[TASK PROMPT]
Revise the lines from the beginning of the rows below through the line containing "(470 Lũy Bán Bích, Phường Hòa Thạnh)", inclusive, by changing "Phone" to "Điện thoại" and keeping everything else intact. Return only those lines.

===== AVAILABLE RECORDS =====

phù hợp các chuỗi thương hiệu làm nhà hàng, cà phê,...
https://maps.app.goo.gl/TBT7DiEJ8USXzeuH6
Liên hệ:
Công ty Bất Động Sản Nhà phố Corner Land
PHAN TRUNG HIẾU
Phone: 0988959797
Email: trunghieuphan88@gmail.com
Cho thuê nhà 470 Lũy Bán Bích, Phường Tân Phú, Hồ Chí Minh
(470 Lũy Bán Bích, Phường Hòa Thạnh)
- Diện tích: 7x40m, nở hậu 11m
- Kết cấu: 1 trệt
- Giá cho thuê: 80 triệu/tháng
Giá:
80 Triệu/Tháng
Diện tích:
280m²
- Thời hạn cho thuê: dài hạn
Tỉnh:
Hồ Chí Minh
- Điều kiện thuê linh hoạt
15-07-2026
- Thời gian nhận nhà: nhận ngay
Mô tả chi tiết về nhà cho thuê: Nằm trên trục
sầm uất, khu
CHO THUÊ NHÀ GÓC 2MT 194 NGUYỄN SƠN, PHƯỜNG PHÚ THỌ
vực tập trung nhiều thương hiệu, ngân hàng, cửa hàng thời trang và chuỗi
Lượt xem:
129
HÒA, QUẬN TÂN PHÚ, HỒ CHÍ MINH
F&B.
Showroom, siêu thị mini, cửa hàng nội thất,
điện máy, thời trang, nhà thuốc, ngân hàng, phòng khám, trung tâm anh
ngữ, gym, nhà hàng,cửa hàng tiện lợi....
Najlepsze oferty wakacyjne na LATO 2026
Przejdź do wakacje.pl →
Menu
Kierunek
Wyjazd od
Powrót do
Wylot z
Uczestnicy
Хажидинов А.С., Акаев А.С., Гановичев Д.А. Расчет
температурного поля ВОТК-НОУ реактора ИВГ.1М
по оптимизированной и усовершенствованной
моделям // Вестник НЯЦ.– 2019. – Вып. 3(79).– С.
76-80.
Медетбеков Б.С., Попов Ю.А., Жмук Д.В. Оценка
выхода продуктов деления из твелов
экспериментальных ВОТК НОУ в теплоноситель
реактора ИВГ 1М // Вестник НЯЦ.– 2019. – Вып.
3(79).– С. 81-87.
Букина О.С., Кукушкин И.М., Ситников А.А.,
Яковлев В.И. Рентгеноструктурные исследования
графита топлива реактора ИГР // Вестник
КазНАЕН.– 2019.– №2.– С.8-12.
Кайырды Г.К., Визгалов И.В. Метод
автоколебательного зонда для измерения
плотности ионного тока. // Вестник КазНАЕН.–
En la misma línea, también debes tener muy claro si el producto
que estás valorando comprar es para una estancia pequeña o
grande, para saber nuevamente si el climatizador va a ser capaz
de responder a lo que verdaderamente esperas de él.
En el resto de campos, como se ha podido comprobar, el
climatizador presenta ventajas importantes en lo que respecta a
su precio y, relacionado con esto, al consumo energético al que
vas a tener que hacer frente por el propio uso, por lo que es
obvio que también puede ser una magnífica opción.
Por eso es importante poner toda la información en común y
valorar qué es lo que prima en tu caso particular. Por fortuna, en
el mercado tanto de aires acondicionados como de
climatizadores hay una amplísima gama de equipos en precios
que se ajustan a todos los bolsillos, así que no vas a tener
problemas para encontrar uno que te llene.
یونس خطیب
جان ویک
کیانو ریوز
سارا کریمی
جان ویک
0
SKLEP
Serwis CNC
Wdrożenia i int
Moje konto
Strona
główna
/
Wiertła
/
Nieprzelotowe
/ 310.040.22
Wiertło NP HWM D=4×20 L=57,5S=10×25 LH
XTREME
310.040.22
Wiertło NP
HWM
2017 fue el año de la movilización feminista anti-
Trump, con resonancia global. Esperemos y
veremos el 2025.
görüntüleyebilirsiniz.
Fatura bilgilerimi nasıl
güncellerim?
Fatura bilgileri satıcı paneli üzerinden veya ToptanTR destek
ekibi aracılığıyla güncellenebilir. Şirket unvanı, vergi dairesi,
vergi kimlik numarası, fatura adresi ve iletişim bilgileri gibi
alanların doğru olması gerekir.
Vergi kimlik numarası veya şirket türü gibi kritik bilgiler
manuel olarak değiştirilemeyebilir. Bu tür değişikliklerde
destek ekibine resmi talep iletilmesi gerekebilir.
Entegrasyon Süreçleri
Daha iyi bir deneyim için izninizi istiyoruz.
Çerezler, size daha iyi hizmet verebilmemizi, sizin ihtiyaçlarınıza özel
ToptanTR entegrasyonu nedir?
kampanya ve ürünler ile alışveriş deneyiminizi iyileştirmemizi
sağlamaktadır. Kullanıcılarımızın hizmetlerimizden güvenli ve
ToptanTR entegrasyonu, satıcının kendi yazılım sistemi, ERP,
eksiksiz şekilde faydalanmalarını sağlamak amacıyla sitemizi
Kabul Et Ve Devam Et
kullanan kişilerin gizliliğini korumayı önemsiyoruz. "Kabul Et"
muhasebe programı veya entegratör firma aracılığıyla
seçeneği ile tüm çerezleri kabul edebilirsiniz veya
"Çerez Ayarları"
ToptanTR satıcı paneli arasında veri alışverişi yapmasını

=====

[ANSWER TO THIS EXERCISE]
phù hợp các chuỗi thương hiệu làm nhà hàng, cà phê,...
https://maps.app.goo.gl/TBT7DiEJ8USXzeuH6
Liên hệ:
Công ty Bất Động Sản Nhà phố Corner Land
PHAN TRUNG HIẾU
Điện thoại: 0988959797
Email: trunghieuphan88@gmail.com
Cho thuê nhà 470 Lũy Bán Bích, Phường Tân Phú, Hồ Chí Minh
(470 Lũy Bán Bích, Phường Hòa Thạnh)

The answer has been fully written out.